Holding a minority of seats in both chambers of Congress, Republican lawmakers on Capitol Hill have resubmitted two popular pro-gun bills. 

The two measures, the Hearing Protection Act and the Concealed Carry Reciprocity Act, drew a lot of excitement in 2016 when the GOP held control of Congress and the White House but never successfully made it into law. Nonetheless, the bills are back for the new 117th Congress. 

The Hearing Protection Act, filed as H.R. 95 by Rep. Jeff Duncan, R-S.C., would amend federal law to remove suppressors from the list of National Firearms Act-controlled items. Rather than requiring a $200 tax stamp and extensive NFA paperwork to transfer, the bill would treat them like any other firearm. This would make them eligible for transfer after a simple NICS check. 

Backed by 36 House Republicans, the HPA has the support of sportsmen and firearms industry groups. 

“Firearm suppressors are a safety device designed to make recreational shooting safer," said Larry Keane, senior vice president and general counsel for the National Shooting Sports Foundation. "They were originally listed under the NFA over concerns of poaching during the Great Depression, but that never bore out.
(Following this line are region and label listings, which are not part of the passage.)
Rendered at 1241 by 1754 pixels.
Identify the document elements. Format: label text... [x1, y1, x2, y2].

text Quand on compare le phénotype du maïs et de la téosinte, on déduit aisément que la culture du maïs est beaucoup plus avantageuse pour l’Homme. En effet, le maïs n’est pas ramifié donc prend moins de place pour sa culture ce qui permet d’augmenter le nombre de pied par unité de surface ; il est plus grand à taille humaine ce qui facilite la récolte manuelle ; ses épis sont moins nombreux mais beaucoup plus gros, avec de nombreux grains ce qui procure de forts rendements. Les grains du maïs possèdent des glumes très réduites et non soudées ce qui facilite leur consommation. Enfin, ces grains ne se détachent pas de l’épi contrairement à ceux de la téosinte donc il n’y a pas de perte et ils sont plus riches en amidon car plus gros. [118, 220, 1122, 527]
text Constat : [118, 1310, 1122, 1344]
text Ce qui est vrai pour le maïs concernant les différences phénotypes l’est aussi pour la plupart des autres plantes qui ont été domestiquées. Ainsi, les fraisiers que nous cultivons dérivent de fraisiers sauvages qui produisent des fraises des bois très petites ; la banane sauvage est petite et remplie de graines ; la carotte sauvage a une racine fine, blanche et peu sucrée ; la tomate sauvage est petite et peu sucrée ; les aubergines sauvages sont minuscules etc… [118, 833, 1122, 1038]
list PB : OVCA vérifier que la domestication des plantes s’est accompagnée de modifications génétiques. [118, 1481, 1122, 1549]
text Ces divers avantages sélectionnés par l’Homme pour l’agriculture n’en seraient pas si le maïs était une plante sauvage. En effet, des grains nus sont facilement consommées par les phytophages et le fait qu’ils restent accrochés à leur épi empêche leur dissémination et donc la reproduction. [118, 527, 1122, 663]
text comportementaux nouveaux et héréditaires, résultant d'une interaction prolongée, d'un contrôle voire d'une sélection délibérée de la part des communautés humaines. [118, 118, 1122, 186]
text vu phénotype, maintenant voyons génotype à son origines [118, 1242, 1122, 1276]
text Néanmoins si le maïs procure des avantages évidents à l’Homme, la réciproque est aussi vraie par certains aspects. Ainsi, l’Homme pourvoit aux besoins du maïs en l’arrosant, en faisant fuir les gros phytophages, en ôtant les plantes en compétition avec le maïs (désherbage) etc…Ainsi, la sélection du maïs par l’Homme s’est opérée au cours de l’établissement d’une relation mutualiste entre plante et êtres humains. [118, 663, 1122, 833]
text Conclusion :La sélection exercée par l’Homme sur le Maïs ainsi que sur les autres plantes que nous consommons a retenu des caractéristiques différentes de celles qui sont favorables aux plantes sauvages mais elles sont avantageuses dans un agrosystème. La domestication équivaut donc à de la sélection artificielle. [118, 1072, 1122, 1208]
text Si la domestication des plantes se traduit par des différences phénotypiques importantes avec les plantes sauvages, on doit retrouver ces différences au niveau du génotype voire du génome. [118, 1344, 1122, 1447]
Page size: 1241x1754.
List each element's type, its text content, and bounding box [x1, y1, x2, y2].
Even today, suppressors are exceedingly rarely used in crime."

Related: And Here Come the Anti-Gun Bills for 2021

CONCEALED CARRY RECIPROCITY 

 

There are more than 20 million Americans who currently hold a permit to carry a concealed firearm and millions of others living in states where no such permits are required. The problem is that those rights are not recognized in all states. That is where the Concealed Carry Reciprocity Act comes in. 

Sponsored by Rep. Richard Hudson, R-N.C., the bill was submitted as H.R. 38 this week with a whopping 156 co-sponsors to include a few Democrats. The bill allows people with state-issued concealed carry licenses or permits to conceal a handgun in any other state as long as the permit holder follows the laws of that state. It also gives residents of constitutional carry states the ability to carry in other states.

"Our Second Amendment rights do not disappear when we cross state lines, and H.R. 38 guarantees that," said Hudson. "The Concealed Carry Reciprocity Act is a commonsense solution to provide law-abiding citizens the right to conceal carry and travel freely between states without worrying about conflicting state codes or onerous civil suits. I am especially proud to have such widespread and bipartisan support for this measure and will work with my colleagues to get this legislation over the finish line."

Hudson's bill was welcomed by the firearms industry and pro-gun groups with open arms. 

"National concealed carry reciprocity is a long-overdue solution to help more responsibly armed Americans protect themselves and their families," said the U.S. Concealed Carry Association in a statement. "It’s time for elected officials on both sides of the aisle to make the right choice by putting individual and family protections first."

The current party breakdown of the House has Dems with a razor-thin 222-211 margin over Republicans. In the Senate, with the outcome of special run-off elections in Georgia decided this week, Dems will hold sway over a split 50-50 chamber. Sen. Chuck Schumer will be the expected Senate Majority Leader, and the inbound Vice President Kamala Harris can cast tie-breaking votes.